Once your model is trained, the next thing you want to know is how well it performs. OpenPipe’s built-in evaluation framework makes it easy to compare new models you train against previous models and generic OpenAI models as well.

When you train a model 10% of the dataset entries you provide will be withheld from training. These entries form your test set. For each entry in the test set, your new model will produce an output that will be shown in the evaluation table.



While this table makes it really easy to compare model output for a given input side by side, it doesn’t actually let you know which model is doing better in general. For that, we need custom evaluations. Evaluations allow you to compare model outputs across a variety of inputs to determine which model is doing a better job. On the backend, we use GPT-4 as a judge to determine which output is a better fit for the test dataset entry. You can configure the exact judgement criteria, which models will be judged, and how many dataset entries will be included in the evaluation from the evaluation’s Settings page.

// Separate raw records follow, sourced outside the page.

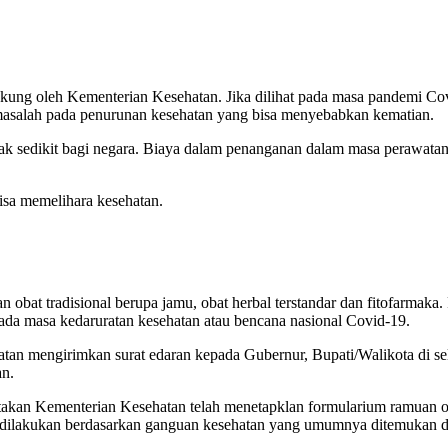
ukung oleh Kementerian Kesehatan. Jika dilihat pada masa pandemi Co
masalah pada penurunan kesehatan yang bisa menyebabkan kematian.
 sedikit bagi negara. Biaya dalam penanganan dalam masa perawatan d
bisa memelihara kesehatan.
at tradisional berupa jamu, obat herbal terstandar dan fitofarmaka. 
ada masa kedaruratan kesehatan atau bencana nasional Covid-19.
tan mengirimkan surat edaran kepada Gubernur, Bupati/Walikota di sel
an.
kan Kementerian Kesehatan telah menetapklan formularium ramuan oba
lakukan berdasarkan ganguan kesehatan yang umumnya ditemukan di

Results are shown in both a table and a head-to-head comparison view on the Results page.



To see the whole thing in action, check out the Evaluate tab in our public Bullet Point Generator dataset. Feel free to play around with the display settings to get a feel for how individual models compare against one another!

Evaluation models

We provide OpenAI LLMs like GPT-4 and GPT-4-Turbo for evaluations by default. These models serve as a solid benchmark for comparing the performance of your fine-tuned models.

In addition to the OpenAI models, you can add any hosted model with an OpenAI-compatible API to compare outputs with your fine-tuned models.

To add an external model for evaluation, navigate to the Project settings page, where you’ll find the option to include additional models in your evaluations.